Consider students in a line (not a circle – we'll get to that), starting with a 1. Let $r_n$ be the number of lists of length $n$ ending in 1, $s_n$ the number ending in $\omega$, $t_n$ the number ending in $\omega^2$. We get the system $r_n=s_{n-1}+t_{n-1}$, $s_n=r_{n-1}+s_{n-1}$, $t_n=r_{n-1}+t_{n-1}$. So $$\pmatrix{r_n\cr s_n\cr t_n\cr}=\pmatrix{0&1&1\cr1&1&0\cr1&0&1\cr}\pmatrix{r_{n-1}\cr s_{n-1}\cr t_{n-1}\cr}$$ That matrix has eigenvalues $2,1,-1$, so $r_n=A(2)^n+B+C(-1)^n$ for some real constants $A,B,C$. The initial values are $r_2=0$, $r_3=2$, $r_4=2$ (e.g., the two sequences of length 4 beginning and ending with 1 are $1\omega\omega1$ and $1\omega^2\omega^21$), so we get $A=1/6$, $B=0$, $C=-2/3$. We get similar formulas for $s_n$ and $t_n$, as they satisfy the same recurrence, but with different initial values ($s_2=1$, $s_3=1$, $s_4=3$, likewise for $t_n$).

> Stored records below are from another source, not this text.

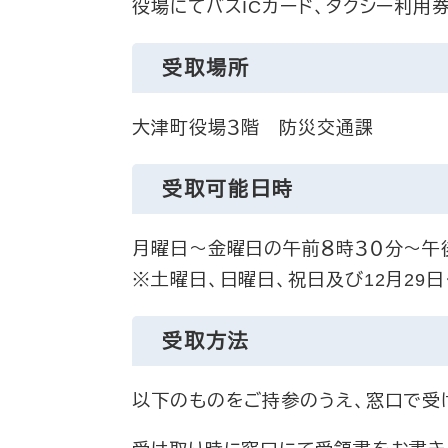
役場にてバスICカード、タクシー利用
受取場所
大津町役場３階 防災交通課
受取可能日時
月曜日～金曜日の午前８時３０分～午
※土曜日、日曜日、祝日及び12月29
受取方法
以下のものをご持参のうえ、窓口で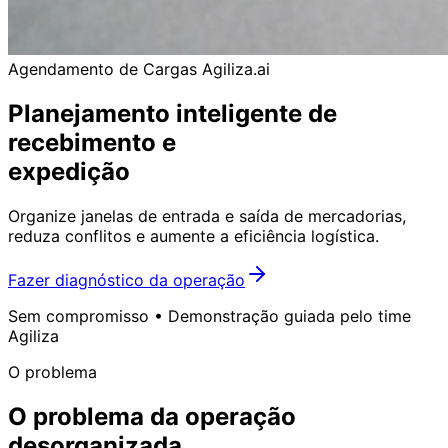
Agendamento de Cargas Agiliza.ai
Planejamento inteligente de
recebimento e
expedição
Organize janelas de entrada e saída de mercadorias,
reduza conflitos e aumente a eficiência logística.
Fazer diagnóstico da operação
Sem compromisso • Demonstração guiada pelo time
Agiliza
O problema
O
problema
da
operação
desorganizada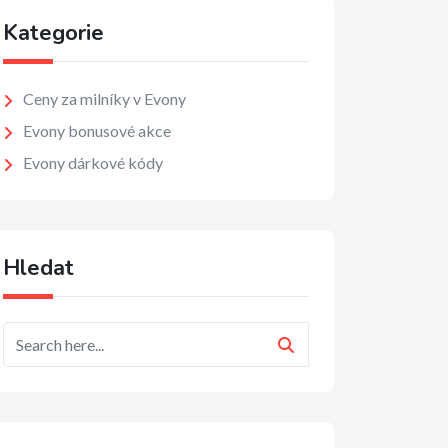
Kategorie
Ceny za milníky v Evony
Evony bonusové akce
Evony dárkové kódy
Hledat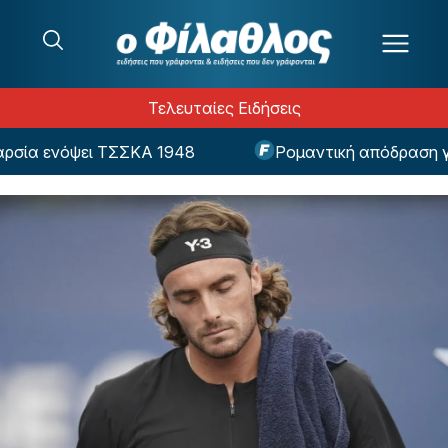
Μετάβαση στο περιεχόμενο
Τελευταίες Ειδήσεις
σία ενόψει ΤΣΣΚΑ 1948
Ρομαντική απόδραση για 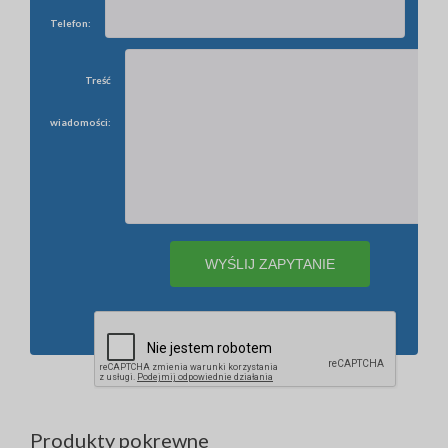
Telefon:
Treść
wiadomości:
Produkty pokrewne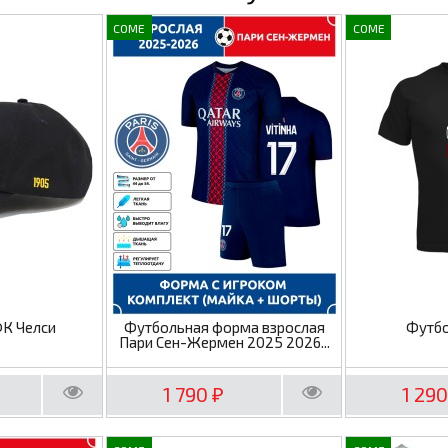
COME
COME
ФК Челси
Футбольная форма взрослая
Футбо
Пари Сен-Жермен 2025 2026...
1 790
1 29
₽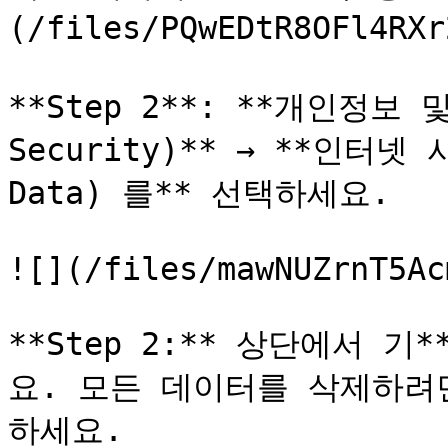
(/files/PQwEDtR8OFl4
**Step 2**: **개인정보 및
Security)** → **인터넷 
Data) 를** 선택하세요.

![](/files/mawNUZrnT5Ac
**Step 2:** 상단에서 기*
요. 모든 데이터를 삭제하려면 
하세요.
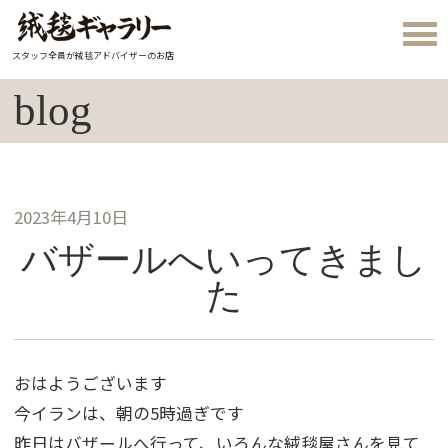
スタッフ全員が絨毯アドバイザーのお店
blog
2023年4月10日
バザールへいってきまし
た
おはようございます
今イランは、朝の5時過ぎです
昨日はバザールへ行って、いろんな絨毯屋さんを見て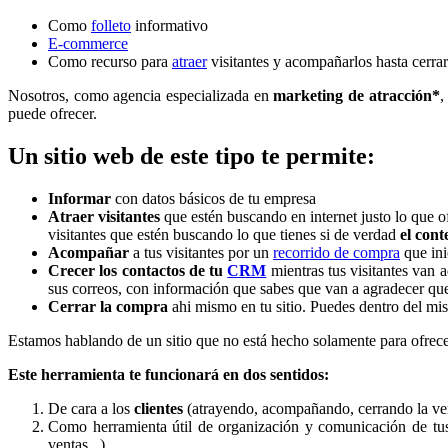
Como
folleto
informativo
E-commerce
Como recurso para
atraer
visitantes y acompañarlos hasta cerra
Nosotros, como agencia especializada en
marketing de atracción*
,
puede ofrecer.
Un sitio web de este tipo te permite:
Informar
con datos básicos de tu empresa
Atraer visitantes
que estén buscando en internet justo lo que o
visitantes que estén buscando lo que tienes si de verdad
el con
Acompañar
a tus visitantes por un
recorrido de compra
que ini
Crecer los contactos de tu
CRM
mientras tus visitantes van
sus correos, con información que sabes que van a agradecer que 
Cerrar la compra
ahi mismo en tu sitio. Puedes dentro del mismo
Estamos hablando de un sitio que no está hecho solamente para ofrece
Este herramienta te funcionará en dos sentidos:
De cara a los
clientes
(atrayendo, acompañando, cerrando la ve
Como herramienta útil de organización y comunicación de t
ventas...)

Then you do the same thing for sequences starting with $\omega$, and then for sequences starting with $\omega^2$. Then, you add them all up, leaving out the sequences starting and ending with 1, the sequences starting with $\omega$ and ending with $\omega^2$, and the sequences starting with $\omega^2$ and ending with $\omega$ (thus leaving out the lines that can't be closed up to a circle), and what comes out is the formula at the top of this answer.